POLITIEKE EN MAATSCHAPPELIJKE DUIDING
De Terugkeer van Geeraard de Duivel is een feest voor de lezer tuk op cameo's van politici. Al in de aankondigingsstrook zien we naast Geeraard, een directeur van de hel, een legertje met drietanden gewapende duivels en een topless dame die champagne opdient, drie nationale politici in de hel sudderen in de kokende olie: Karel Van Miert (partijvoorzitter SP), Charles-Ferdinand Nothomb (ere-voorzitter van de PSC, vicepremier en minister van Binnenlandse Zaken en Ambtenarenzaken) en Guy Verhofstadt (voorzitter van de PVV). Net zoals 33 jaar eerder in De Hoed van Geeraard de Duivel gaat het om de diabolisering van socialisten en liberalen.
Andere internationale politici en historische figuren die we in de hel aantreffen zijn: Napoleon Bonaparte, Adolf Hitler, Joseph Stalin, Ayatolah Khomeini, Yasser Arafat, Jeanne d'Arc en Karel de Stoute. Naast politici heeft eveneens een handvol advocaten des duivels een allerlaatste plaats in de hel verkregen. Maar ook wie humor en satire brengt, mag rekenen op een verblijf in de hel: Urbanus, de makers van T.V. Touché en Sleen zelf kunnen er van meepraten. T.V. Touché was een satirisch televisieprogramma van de toenmalige BRT met en van onder meer Herman Van Molle, dat onder druk van politici van de zender werd gehaald. Urbanus, afgebeeld in de strip met een 'bakske vol met stro', had enkele jaren daarvoor een grote hit met het gelijknamige liedje, een parodie op het kerstgebeuren wat voor veel protest vanuit de katholieke kerk zorgde.

IN DE MARGE
• Sleen kondigde de terugkeer van Geeraard de Duivel al een paar keer aan in eerdere Nero-verhalen.
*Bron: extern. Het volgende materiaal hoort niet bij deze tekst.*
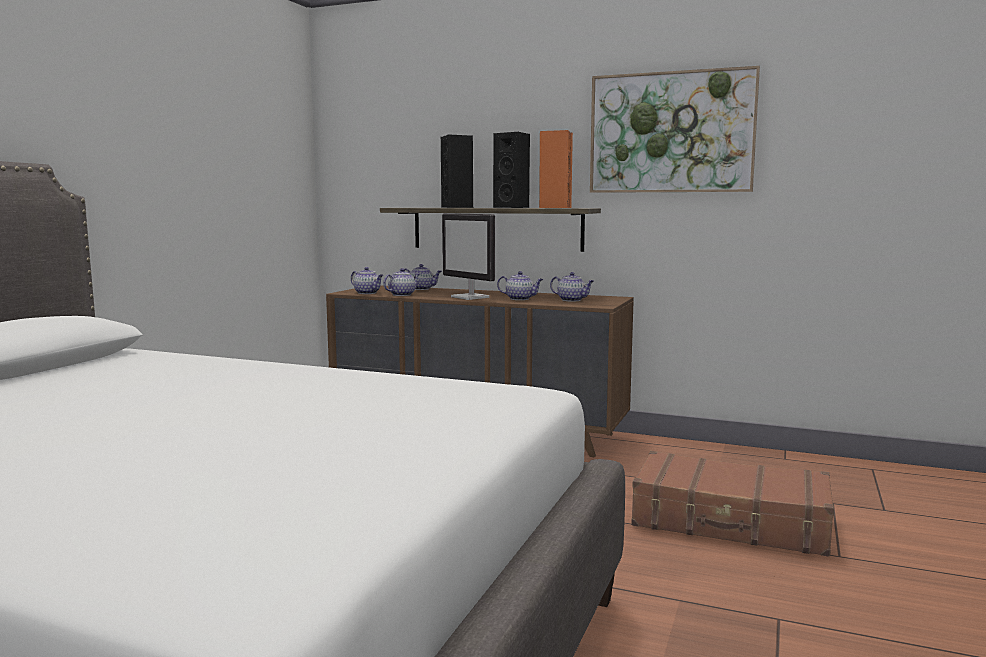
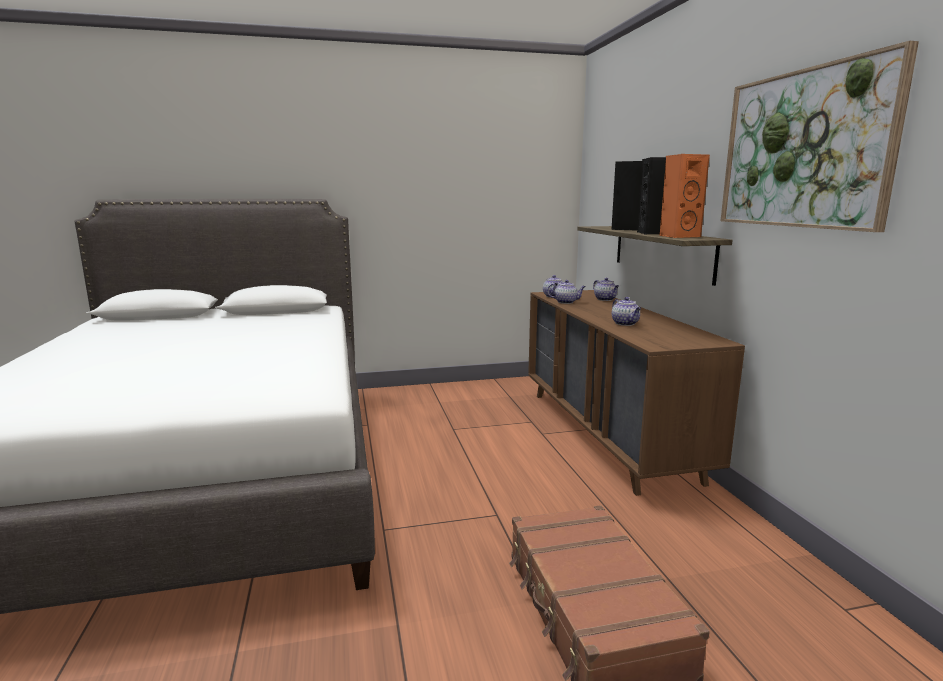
camera: 55 degrees right, 5 degrees up
(471, 297) = (597, 314): monitor -> none
(572, 300) = (661, 334): teapot -> none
In De Sprekende Draak komt Geeraard zijn hoed opeisen, maar Dracula slingert de duivel de boom in. Geeraard bezweert Nero dat het hem zal berouwen, een dreigement dat Nero lachend wegwuift: "Ja, kom maar eens terug in een van mijn volgende verhalen, dan zullen we eens "klappen". In De Bom van Boema, een verhaal dat zich in Gent afspeelt, duikt Geeraard weer op. Ook in dit verhaal brengt hij het er maar bekaaid van af, wat hem des te kwader maakt. We zien hem als slachtoffer van een bomexplosie in café De Hel en van het Duivelsteen maakt hij noodgedwongen een duik in de gracht.
• Nero vraagt zich af waarom hij Geeraard de hoed zou geven die de hoofdrol speelt in De Hoed van Geeraard de Duivel, een album dat in de stripcatalogus gequoteerd staat voor 300 gulden of bijna vijfduizend frank. Een cameo van Hans Matla vinden we twee verhalen eerder terug in De Ring van Balderic.
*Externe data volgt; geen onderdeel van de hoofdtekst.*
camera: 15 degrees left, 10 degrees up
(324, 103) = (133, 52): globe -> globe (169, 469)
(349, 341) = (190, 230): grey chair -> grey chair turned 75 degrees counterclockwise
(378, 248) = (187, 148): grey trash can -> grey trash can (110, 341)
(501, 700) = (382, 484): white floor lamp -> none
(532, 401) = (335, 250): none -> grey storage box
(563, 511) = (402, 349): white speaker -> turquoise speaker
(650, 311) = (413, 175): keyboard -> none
• Wanneer Nero gevangen genomen wordt door Geeraard, zegt Nero: "Je wil me toch niet gijzelen zeker. Ik ben geen bankdirecteur of bierbaron. Voor mij krijg je geen 250 miljoen, hoor!" (strook 42). Hiermee verwijst Sleen naar de ontvoering van Alfred Heineken en zijn chauffeur op 9 november 1983 voor wie een losgeld van 35 miljoen gulden werd geëist. Beiden werden bevrijd op 30 november 1983. De ontvoerdersbende kon worden gevat en het grootste deel van het losgeld gerecupereerd.
• Pastoor Neels is een van de drie overleden broers van Marc Sleen die op het einde van zijn loopbaan pastoor was in Munte.
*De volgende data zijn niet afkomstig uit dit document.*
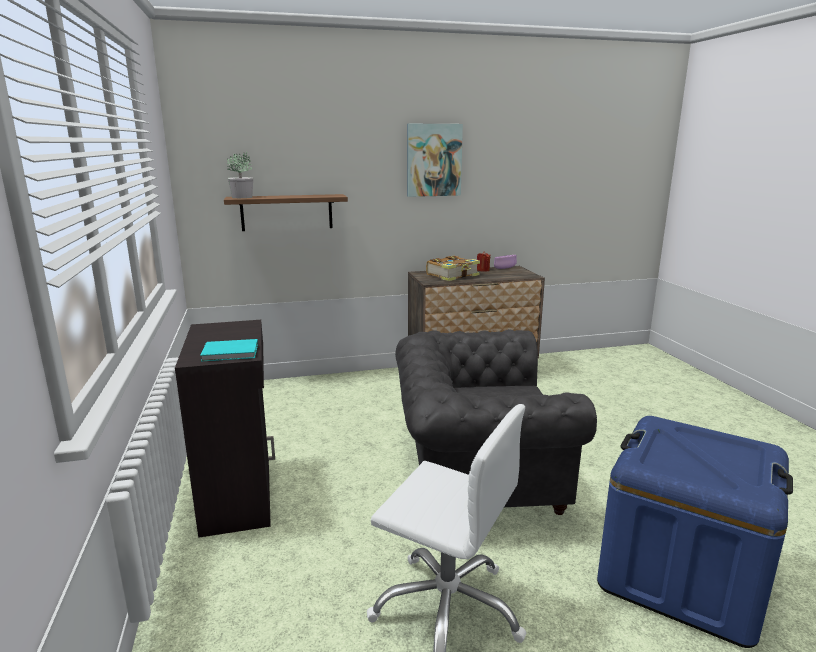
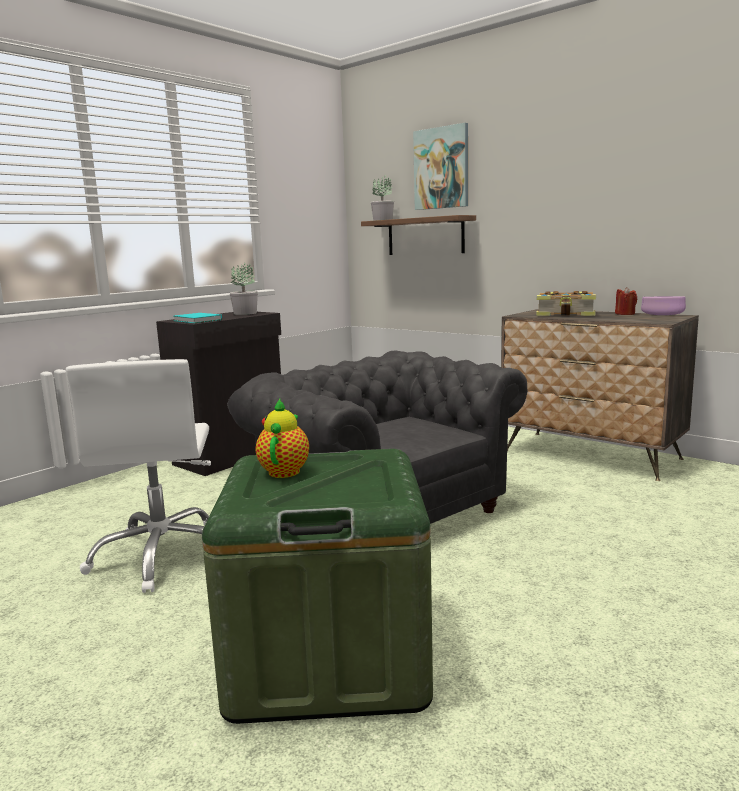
camera: 55 degrees right, 5 degrees down
(227, 328) = (245, 313): none -> potted plant
(433, 160) = (578, 167): picture -> picture (441, 168)
(669, 461) = (285, 470): none -> teapot
(681, 575) = (328, 655): blue storage box -> green storage box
• Ondanks het contract waarin Geeraard de Duivel belooft Nero nooit meer te zullen kwellen, krijgt de lezer Geeraard de Duivel nog dikwijls te zien. In De Kolbak van How heeft hij het op de berenmuts van de IJzeren Kolonel gemunt en in De Duivelsklauw is Nero de speelbal tussen de duivel en de engelbewaarster. In De Held der Helden waant een ijlende Nero zich in de hel waar hij wordt ontvangen door Geeraard de Duivel. Naar aanleiding van vijftig jaar Nero brengt Geeraard net zoals tal van stripfiguren uit de reeks een geschenk aan de jarige held. Geeraard heeft een magnumfles champagne bij zich: Brut Infernal. Wanneer Bompanero sterft (in De Dood van Bompa) probeert Geeraard zijn ziel te winnen voor de hel. Ook in De Hemelse Vrede laten Geeraard de Duivel en zijn duivelinnetje Nero niet onberoerd in een nachtmerrie. En in het laatste album Zilveren Tranen ten slotte, coördineert hij het grootse wraakcomplot tegen Nero.